Initial reports said that the plane was diverted because of the actions of a disruptive passenger.
British authorities remain tight-lipped about diversion of PK-757
But speaking to a radio station in the UK, one of the passengers who had been on board PK-757 said there was no apparent problem on the plane.
“There was no-one being disruptive on the plane,’ passenger Naz Amin told LBC, a radio station in London.
Mobile phone pictures taken by fellow passengers also showed that everything was calm as two policemen escorted Baqa off the plane.
It is still not clear why the plane was diverted.
The PIA said in a statement that the UK authorities received a “vague security threat through an anonymous phone call” suggesting there was a problem with the flight.
There is no evidence that the call had anything to do with Mr Baqa having been on board.
PIA spokesman Danyal Gilani confirmed to Dawn that, like other airlines, the PIA also shared its flight manifests with law enforcement officials of other countries.

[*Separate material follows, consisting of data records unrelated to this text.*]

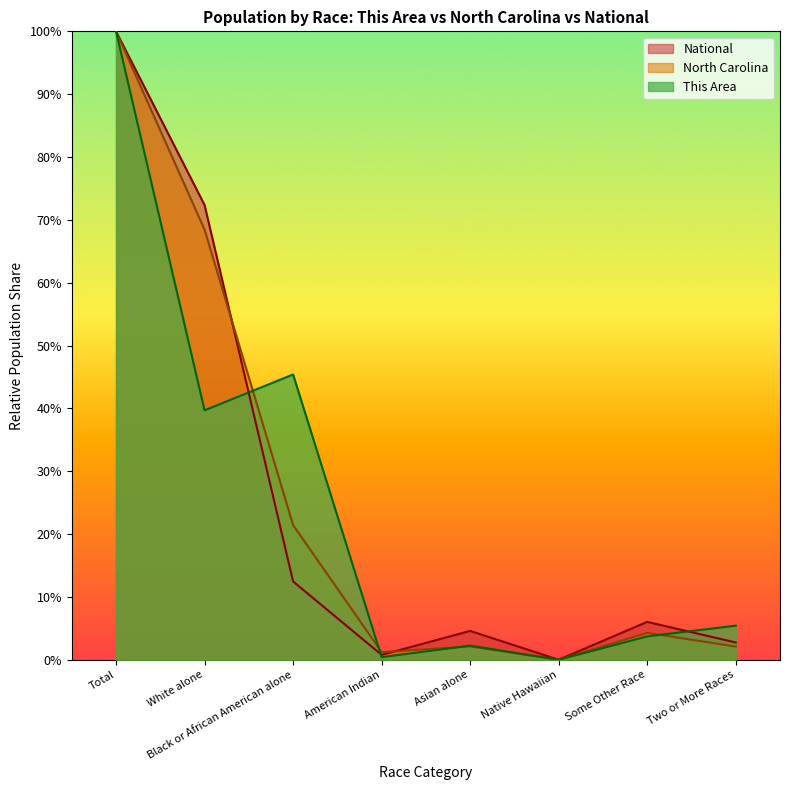

The This Area series shows 52.6 at Native Hawaiian. True or false?

False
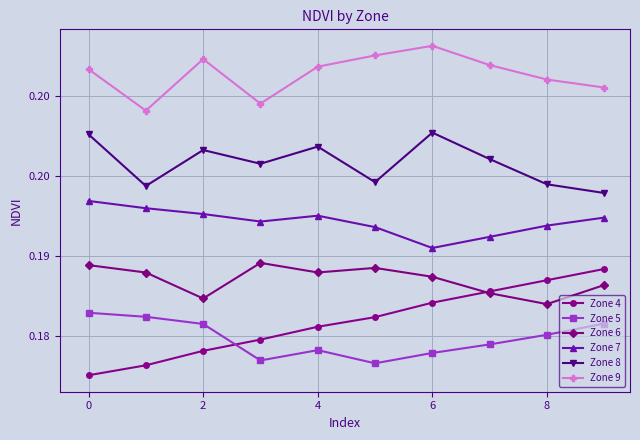

Does the chart have visible grid lines?

Yes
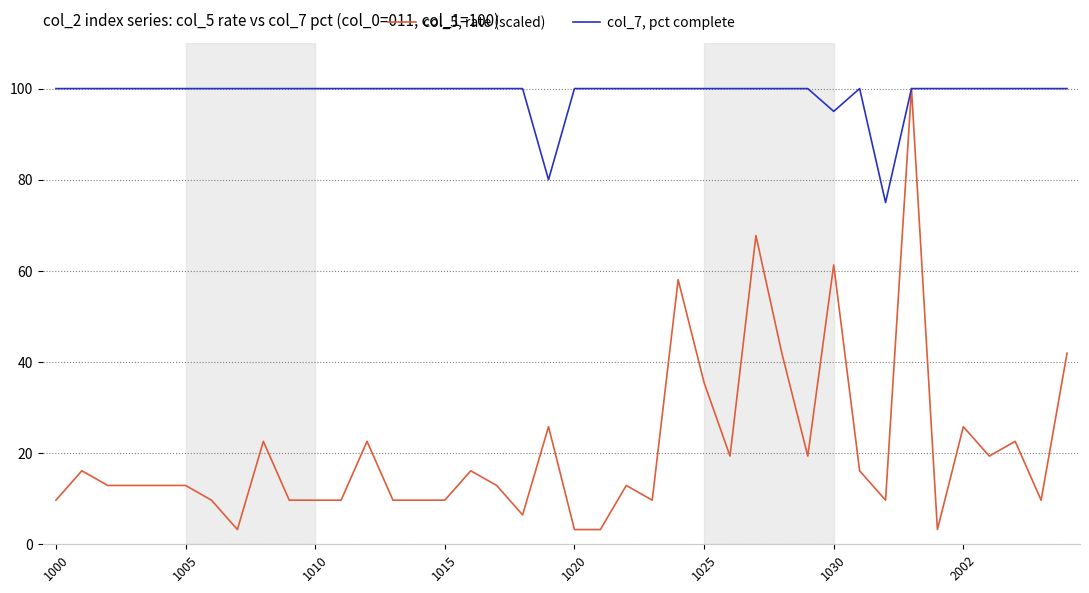

Which series has the largest total across all categories?

col_7, pct complete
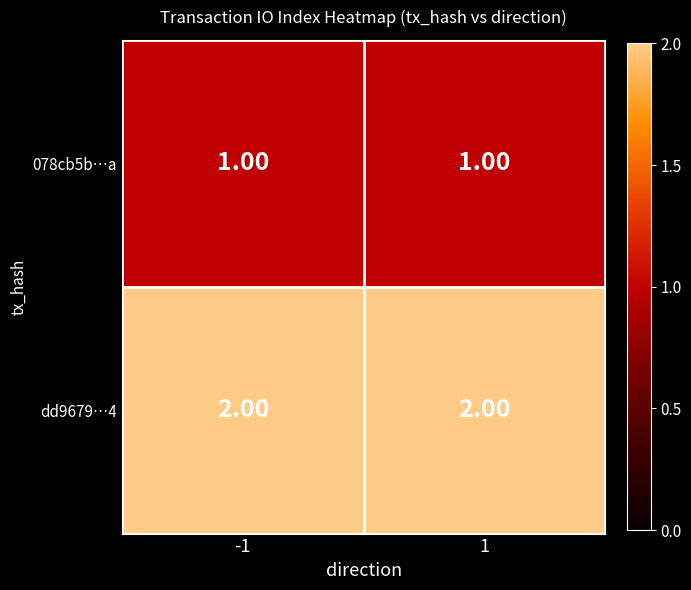

How many series are shown in this chart?

2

Yahya Polani, a former chairman of the Travel Agents Association of Pakistan, explained that law enforcement/immigration officials received a final manifest comprising list of those who had been given boarding cards from the airlines concerned after the flight took off.
It is routine for planes involved in security situations to be diverted to Stansted airport.
The plane was held in an area reserved for emergency situations, well away from the main terminal buildings. Emergency vehicles were placed nearby as it landed.
Four years ago Khalid Javed Baqa, father of six, was jailed for two years after pleading guilty to possessing collections of terrorist publications that contained extreme ideology and material relating to violent jihad.